(Aim of the task)
Whenever a line of the listing contains the string "grab", return that line.

(Exercise materials)

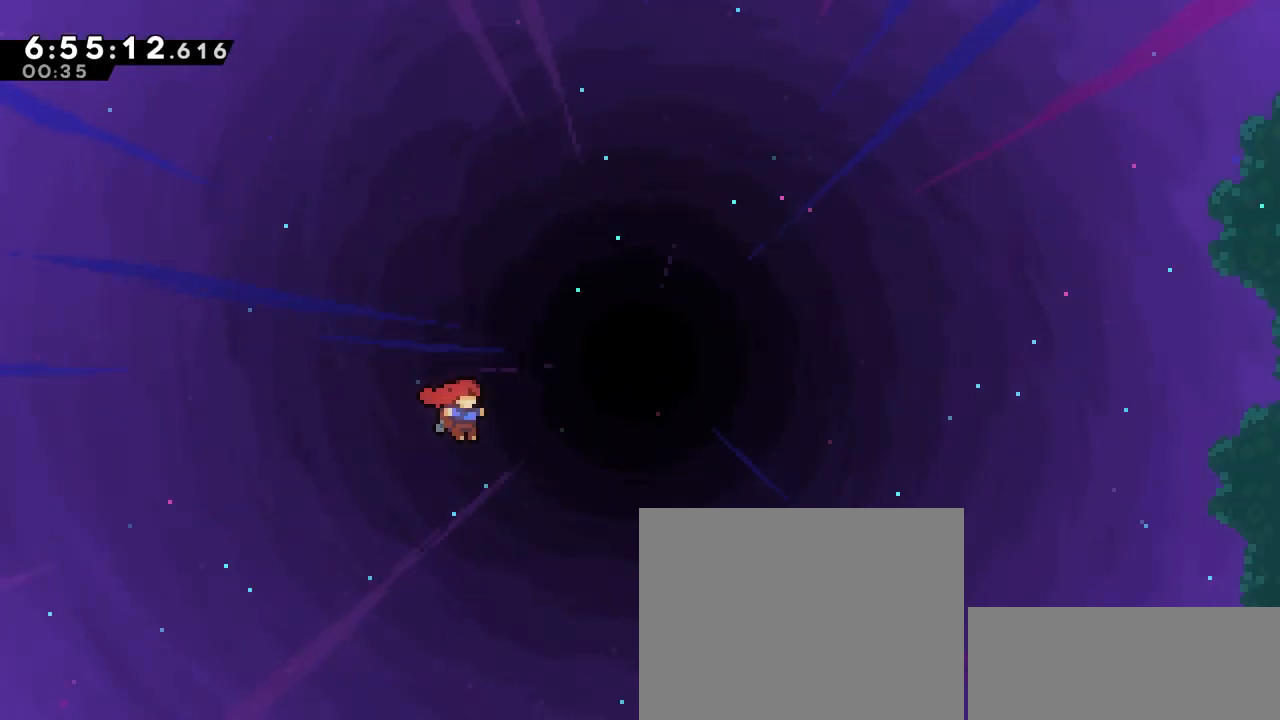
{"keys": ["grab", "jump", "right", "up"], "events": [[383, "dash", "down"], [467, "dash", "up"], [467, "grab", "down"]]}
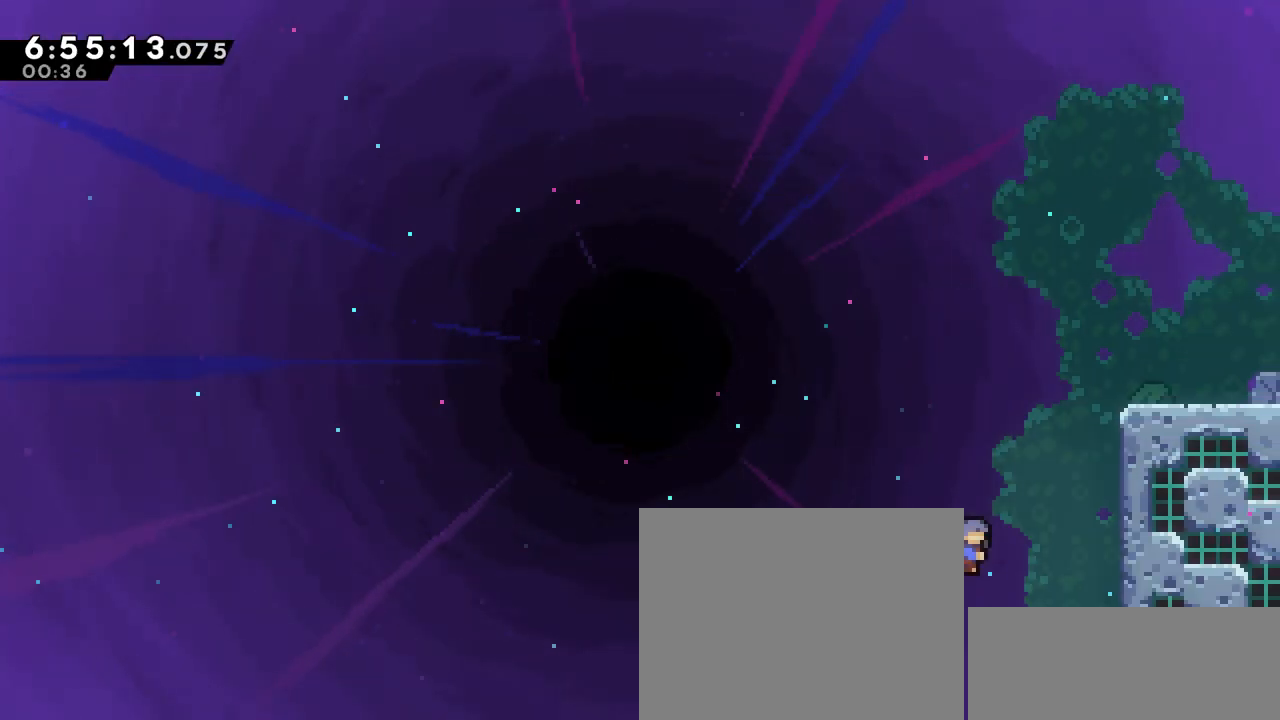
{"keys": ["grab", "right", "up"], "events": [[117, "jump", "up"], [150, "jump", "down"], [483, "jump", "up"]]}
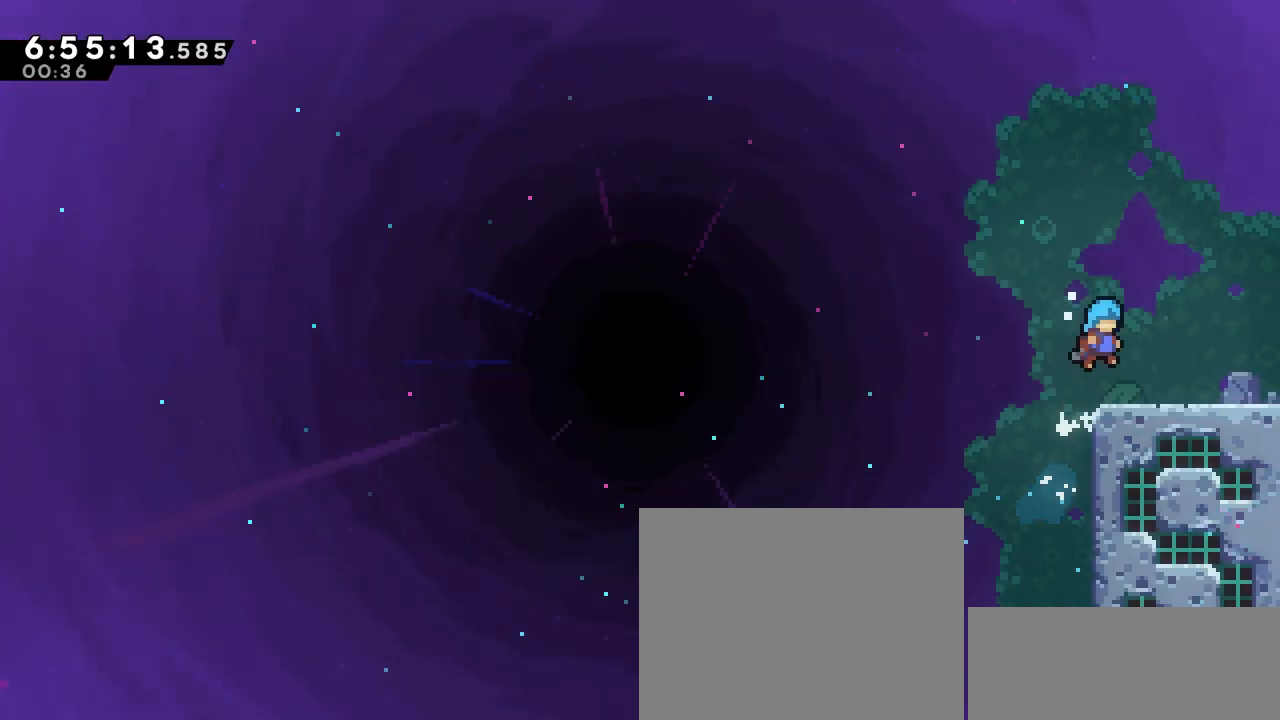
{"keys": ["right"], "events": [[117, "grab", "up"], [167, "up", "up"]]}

---

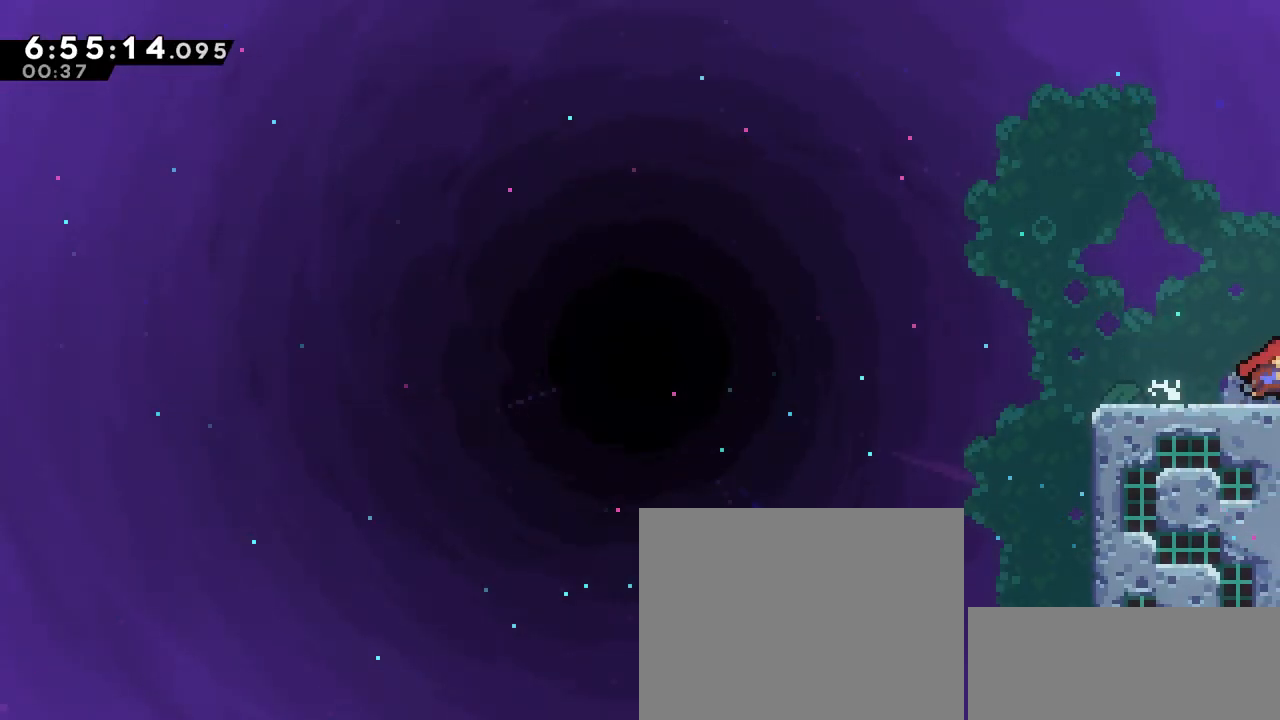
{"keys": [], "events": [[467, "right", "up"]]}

(The answer)
{"keys": ["grab", "jump", "right", "up"], "events": [[383, "dash", "down"], [467, "dash", "up"], [467, "grab", "down"]]}
{"keys": ["grab", "right", "up"], "events": [[117, "jump", "up"], [150, "jump", "down"], [483, "jump", "up"]]}
{"keys": ["right"], "events": [[117, "grab", "up"], [167, "up", "up"]]}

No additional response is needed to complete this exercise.